# Required action:
From the first line of the listing below to the line with "thumb ip: (520, 471)", print each line exactly, and nothing more. Leave out the pictures.

# Data supplied:
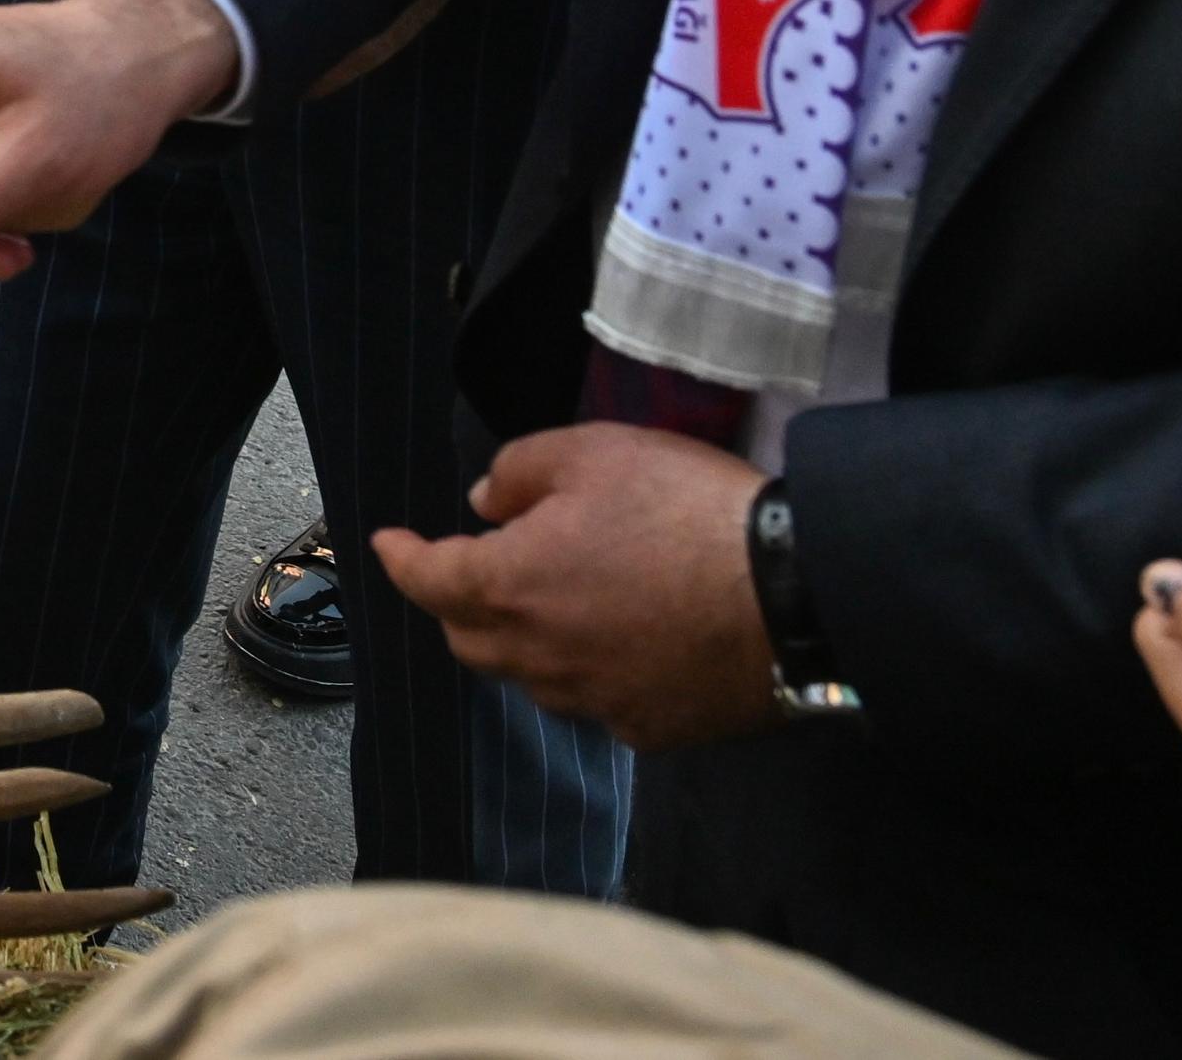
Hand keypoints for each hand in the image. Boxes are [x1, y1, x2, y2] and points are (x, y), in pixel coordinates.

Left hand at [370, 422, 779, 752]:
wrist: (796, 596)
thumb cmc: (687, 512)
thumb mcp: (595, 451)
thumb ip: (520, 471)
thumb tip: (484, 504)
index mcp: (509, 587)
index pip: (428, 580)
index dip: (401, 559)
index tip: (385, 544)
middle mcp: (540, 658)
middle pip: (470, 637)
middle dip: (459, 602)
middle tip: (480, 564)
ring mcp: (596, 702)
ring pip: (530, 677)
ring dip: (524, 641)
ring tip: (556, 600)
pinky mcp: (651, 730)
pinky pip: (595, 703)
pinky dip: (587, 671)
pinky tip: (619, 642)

# The answer:
Hand keypoints for each hand in the image. Boxes are [x1, y1, x2, y2] and points are (x, y), in pixel coordinates.

Left hand at [370, 422, 779, 752]:
wrist: (796, 596)
thumb cmc: (687, 512)
thumb mcp: (595, 451)
thumb ip: (520, 471)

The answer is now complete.